The region was influenced by both the continental east and the maritime west, revealed by the unusual mixture of plants and animals that seldom lived near each other. The small furry creatures were an example that Ayla noticed, although during the freezing season, the mice, dormice, voles, susliks, and hamsters were seldom seen, except when she broke through a nest for the vegetable foods they had stored. Though she sometimes took the animals too, for Wolf or, particularly if she found giant hamsters, for themselves, the little animals more commonly gave sustenance to martens, foxes, and the small wildcats.

On the high plains and along river valleys, they often sighted woolly mammoths, usually in herds of related females, with an occasional male traveling along for company, though in the cold season groups of males often banded together.

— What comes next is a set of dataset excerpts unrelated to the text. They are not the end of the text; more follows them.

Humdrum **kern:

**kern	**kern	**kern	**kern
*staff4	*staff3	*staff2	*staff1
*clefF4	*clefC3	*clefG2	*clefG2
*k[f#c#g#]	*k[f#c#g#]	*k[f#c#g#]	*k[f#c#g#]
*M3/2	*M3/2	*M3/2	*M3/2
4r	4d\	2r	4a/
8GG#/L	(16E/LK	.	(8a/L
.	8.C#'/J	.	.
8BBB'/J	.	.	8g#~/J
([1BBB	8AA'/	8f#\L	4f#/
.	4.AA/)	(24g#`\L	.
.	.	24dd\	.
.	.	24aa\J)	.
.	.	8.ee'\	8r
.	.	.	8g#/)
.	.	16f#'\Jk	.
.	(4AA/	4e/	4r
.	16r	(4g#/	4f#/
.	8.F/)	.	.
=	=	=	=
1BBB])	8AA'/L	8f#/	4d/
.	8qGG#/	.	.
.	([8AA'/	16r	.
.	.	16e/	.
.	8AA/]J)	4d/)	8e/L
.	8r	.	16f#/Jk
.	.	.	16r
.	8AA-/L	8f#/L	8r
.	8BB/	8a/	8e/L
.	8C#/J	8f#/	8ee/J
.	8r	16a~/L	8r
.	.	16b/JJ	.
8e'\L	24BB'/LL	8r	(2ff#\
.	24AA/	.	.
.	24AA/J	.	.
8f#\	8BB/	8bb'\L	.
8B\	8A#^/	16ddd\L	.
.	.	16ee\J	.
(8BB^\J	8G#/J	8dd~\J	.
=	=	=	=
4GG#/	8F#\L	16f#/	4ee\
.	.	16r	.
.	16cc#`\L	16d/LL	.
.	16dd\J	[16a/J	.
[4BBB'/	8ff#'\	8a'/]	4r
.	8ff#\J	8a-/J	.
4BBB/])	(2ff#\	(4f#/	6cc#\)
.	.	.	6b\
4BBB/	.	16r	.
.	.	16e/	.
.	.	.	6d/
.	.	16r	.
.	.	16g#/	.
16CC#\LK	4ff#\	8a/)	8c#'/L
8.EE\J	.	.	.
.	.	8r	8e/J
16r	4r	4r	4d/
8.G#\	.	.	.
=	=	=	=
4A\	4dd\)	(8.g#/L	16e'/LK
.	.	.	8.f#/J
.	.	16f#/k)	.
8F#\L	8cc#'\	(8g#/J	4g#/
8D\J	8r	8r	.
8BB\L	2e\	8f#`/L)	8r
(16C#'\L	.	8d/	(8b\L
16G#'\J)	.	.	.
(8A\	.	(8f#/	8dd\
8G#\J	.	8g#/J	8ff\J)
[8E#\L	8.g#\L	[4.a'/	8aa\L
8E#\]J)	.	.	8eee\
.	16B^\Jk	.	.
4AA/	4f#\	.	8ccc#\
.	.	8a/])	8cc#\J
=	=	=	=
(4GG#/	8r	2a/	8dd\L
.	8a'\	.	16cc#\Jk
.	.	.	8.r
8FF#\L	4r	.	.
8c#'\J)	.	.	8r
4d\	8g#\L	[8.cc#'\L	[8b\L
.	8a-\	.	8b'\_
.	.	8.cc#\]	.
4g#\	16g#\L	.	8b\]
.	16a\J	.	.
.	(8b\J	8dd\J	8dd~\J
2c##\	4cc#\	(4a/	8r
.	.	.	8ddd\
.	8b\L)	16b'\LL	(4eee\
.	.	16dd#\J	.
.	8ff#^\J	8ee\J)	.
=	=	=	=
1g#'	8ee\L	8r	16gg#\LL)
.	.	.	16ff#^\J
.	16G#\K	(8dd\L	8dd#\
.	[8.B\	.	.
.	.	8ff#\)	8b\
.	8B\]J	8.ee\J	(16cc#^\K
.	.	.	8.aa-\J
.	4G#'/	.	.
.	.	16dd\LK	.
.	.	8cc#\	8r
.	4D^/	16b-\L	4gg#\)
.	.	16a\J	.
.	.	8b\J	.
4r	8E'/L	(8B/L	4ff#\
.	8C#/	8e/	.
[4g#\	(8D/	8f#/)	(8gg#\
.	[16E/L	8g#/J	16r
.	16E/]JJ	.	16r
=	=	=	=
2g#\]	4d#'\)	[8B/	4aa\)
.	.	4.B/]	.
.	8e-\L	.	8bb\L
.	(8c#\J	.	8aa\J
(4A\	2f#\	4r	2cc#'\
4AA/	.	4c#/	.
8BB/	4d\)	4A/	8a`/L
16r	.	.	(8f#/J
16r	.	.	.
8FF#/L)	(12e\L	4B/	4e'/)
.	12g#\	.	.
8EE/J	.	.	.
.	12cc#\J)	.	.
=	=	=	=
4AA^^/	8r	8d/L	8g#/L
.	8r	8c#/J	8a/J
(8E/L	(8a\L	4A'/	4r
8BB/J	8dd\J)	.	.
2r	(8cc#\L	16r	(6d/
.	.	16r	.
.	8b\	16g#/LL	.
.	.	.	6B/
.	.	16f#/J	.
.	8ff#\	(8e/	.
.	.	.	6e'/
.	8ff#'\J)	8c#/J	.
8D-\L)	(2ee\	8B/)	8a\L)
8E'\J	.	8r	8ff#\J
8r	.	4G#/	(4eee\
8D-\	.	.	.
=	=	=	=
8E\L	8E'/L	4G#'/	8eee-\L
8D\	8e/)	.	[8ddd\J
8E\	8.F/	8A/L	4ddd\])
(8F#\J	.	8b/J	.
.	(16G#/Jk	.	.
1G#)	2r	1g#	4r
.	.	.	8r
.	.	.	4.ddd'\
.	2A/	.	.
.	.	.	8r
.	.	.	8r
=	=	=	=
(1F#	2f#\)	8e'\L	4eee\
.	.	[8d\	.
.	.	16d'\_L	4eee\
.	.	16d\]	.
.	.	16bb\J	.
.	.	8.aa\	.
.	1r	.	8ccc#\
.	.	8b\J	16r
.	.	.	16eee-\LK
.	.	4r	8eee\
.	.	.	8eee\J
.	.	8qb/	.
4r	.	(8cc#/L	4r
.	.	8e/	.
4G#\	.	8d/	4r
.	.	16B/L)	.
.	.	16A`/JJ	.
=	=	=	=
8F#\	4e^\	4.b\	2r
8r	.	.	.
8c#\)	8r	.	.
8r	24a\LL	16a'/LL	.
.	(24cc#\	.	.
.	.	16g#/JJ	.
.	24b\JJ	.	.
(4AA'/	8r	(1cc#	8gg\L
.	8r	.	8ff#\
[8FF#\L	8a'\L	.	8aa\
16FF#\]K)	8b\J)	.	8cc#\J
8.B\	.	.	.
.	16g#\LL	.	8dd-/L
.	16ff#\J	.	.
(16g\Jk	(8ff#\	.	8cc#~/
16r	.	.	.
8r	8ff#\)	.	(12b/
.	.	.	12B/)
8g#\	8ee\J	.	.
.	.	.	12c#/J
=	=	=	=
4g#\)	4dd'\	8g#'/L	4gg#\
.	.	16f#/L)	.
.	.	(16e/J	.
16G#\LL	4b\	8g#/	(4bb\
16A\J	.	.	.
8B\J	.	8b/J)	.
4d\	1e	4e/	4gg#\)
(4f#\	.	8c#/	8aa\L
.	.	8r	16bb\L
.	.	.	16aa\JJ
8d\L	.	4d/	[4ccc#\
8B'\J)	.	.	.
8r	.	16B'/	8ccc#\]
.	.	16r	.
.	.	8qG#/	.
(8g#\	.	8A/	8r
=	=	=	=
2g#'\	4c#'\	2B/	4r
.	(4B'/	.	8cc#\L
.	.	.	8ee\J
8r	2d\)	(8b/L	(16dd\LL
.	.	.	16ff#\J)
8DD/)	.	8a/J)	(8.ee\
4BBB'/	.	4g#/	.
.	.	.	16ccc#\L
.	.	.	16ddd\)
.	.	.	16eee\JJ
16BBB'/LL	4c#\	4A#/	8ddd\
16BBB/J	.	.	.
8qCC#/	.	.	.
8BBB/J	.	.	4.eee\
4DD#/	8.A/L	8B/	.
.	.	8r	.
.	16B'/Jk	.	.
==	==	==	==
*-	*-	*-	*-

Rhinoceroses were invariably loners, except for females with one or two immature young. In the warmer seasons, bison, aurochs, and every variety of deer, from the giant megaceros to small shy roe deer, were numerous, but only reindeer stayed on in winter. Instead mouflon, chamois, and ibex had migrated down from their high summer habitat, and Jondalar had never seen so many musk-oxen.

It seemed to be a year when the musk-ox population was at a high point in its cycle. Next year they would probably crash down to minimum numbers, but in the meantime, Ayla and Jondalar found the spear-thrower proving its worth. When threatened, musk-oxen, particularly the belligerent males, formed a tight phalanx of lowered horns facing outward from a circle in order to protect the calves and certain females. This behavior was effective against most predators, but not against a spear-thrower.